WHAT YOU NEED TO DO:
A: Answer these questions from the text on Sergiev Posad toys, one per line:
(i) In what year was the Sergiev Traditional Culture Center established?
(ii) At which school did Aleksandr Varganov receive training as a wood carver?
(iii) When did he study the traditions of the Sergiev Posad wooden and papier mache toys?
B: Reproduce a passage from the text on Sergiev Posad toys. Begin at the words "At the first" and stop after "with a museum.".
C: Decide whether each statement agrees with the text on Sergiev Posad toys. Answer yes or no, and quote the words from the text that decide it.
(i) The Sergiev Traditional Culture Center was associated with a museum.
(ii) Aleksandr Varganov trained as a metalworker.
(iii) The craftsmen of Sergiev Posad were among the last to return to their own cultural roots.
-------- STUDY TEXT
At the first stage of reforms many designers and craftsmen strove to revive the old toy styles and motifs that had disappeared for a variety of reasons in the Soviet period. The craftsmen of Sergiev Posad were among the first to revert to their own cultural roots and traditions. In 1991 they established the Sergiev Traditional Culture Center associated with a museum.

Aleksandr Varganov was one of the leaders of the movement for restoring the Sergiev toy culture. He had received training as a wood carver at the Bogorodskoe school of folk arts and crafts. In mid-eighties he studied the traditions of the Sergiev Posad wooden and papier mache toys. In the 19th century the toys trade was so important for Sergiev Posad that the town was referred to as the "Russian Niirnberg" (since the 18th century this German city was famous as the world toy center).
----------------
-------- DATA EXTRACTS
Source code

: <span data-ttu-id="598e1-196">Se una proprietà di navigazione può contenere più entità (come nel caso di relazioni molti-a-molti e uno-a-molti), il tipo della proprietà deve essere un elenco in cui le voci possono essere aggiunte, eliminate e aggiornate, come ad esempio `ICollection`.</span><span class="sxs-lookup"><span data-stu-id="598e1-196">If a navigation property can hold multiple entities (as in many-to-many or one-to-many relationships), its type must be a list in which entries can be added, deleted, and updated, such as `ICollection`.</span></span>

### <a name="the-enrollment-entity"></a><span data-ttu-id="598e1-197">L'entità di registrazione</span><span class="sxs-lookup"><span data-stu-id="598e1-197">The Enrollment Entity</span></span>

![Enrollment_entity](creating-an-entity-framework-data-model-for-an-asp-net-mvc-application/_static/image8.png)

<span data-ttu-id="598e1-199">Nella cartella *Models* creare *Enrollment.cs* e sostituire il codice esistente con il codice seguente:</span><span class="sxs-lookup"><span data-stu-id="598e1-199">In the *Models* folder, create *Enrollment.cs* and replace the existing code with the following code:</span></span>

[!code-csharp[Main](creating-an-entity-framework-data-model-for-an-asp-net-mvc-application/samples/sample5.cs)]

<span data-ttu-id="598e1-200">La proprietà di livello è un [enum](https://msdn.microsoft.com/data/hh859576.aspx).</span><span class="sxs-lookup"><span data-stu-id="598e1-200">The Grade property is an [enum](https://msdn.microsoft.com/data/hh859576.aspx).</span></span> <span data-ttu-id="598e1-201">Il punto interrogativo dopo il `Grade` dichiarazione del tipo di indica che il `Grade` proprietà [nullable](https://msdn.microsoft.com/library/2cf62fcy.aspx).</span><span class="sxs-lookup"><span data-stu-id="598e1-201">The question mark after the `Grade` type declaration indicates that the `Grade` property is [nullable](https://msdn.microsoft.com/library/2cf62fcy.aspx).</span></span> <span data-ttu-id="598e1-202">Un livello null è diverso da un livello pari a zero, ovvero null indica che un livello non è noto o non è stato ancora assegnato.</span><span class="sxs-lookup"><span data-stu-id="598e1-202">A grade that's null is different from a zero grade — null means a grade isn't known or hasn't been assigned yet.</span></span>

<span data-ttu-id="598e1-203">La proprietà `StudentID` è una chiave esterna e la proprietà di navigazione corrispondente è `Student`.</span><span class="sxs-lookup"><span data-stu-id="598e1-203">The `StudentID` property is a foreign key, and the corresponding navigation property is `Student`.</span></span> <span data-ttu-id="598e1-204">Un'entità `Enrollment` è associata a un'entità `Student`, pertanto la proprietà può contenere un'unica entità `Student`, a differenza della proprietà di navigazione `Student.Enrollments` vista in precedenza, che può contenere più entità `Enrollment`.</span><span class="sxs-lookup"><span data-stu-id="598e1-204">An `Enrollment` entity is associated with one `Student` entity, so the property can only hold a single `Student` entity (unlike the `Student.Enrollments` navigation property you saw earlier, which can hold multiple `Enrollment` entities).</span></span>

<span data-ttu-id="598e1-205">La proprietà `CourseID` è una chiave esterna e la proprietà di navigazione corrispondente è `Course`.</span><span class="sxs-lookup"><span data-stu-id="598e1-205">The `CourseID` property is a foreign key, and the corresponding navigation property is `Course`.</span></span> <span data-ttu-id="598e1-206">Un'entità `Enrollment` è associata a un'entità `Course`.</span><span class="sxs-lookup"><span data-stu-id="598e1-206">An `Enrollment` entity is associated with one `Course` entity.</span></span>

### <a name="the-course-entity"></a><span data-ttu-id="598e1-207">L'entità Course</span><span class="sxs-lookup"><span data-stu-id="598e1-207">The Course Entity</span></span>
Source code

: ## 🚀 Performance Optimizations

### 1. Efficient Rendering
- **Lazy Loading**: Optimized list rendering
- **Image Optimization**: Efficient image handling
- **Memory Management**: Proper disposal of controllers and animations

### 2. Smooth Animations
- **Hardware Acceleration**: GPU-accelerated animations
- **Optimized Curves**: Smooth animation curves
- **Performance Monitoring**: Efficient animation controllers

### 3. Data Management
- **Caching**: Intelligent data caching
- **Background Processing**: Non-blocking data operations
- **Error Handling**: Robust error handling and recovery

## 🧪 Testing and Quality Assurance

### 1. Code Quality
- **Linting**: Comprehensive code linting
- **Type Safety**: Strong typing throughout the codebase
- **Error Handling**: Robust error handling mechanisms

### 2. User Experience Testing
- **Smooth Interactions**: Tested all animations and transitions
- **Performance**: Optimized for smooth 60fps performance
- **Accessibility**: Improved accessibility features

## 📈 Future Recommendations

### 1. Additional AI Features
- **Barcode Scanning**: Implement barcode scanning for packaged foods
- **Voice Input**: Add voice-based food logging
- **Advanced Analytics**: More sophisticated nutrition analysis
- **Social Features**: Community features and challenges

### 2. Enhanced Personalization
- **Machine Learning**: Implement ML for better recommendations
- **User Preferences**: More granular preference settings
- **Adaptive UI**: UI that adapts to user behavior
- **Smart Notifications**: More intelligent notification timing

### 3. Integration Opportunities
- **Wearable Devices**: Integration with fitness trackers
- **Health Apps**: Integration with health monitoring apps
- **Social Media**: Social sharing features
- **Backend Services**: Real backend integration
----------------
EXERCISE ANSWERS:
A:
(i) 1991
(ii) The Bogorodskoe school of folk arts and crafts
(iii) In the mid-eighties

B:
At the first stage of reforms many designers and craftsmen strove to revive the old toy styles and motifs that had disappeared for a variety of reasons in the Soviet period. The craftsmen of Sergiev Posad were among the first to revert to their own cultural roots and traditions. In 1991 they established the Sergiev Traditional Culture Center associated with a museum.

C:
(i) Yes: "In 1991 they established the Sergiev Traditional Culture Center associated with a museum."
(ii) No: "He had received training as a wood carver at the Bogorodskoe school of folk arts and crafts."
(iii) No: "The craftsmen of Sergiev Posad were among the first to revert to their own cultural roots and traditions."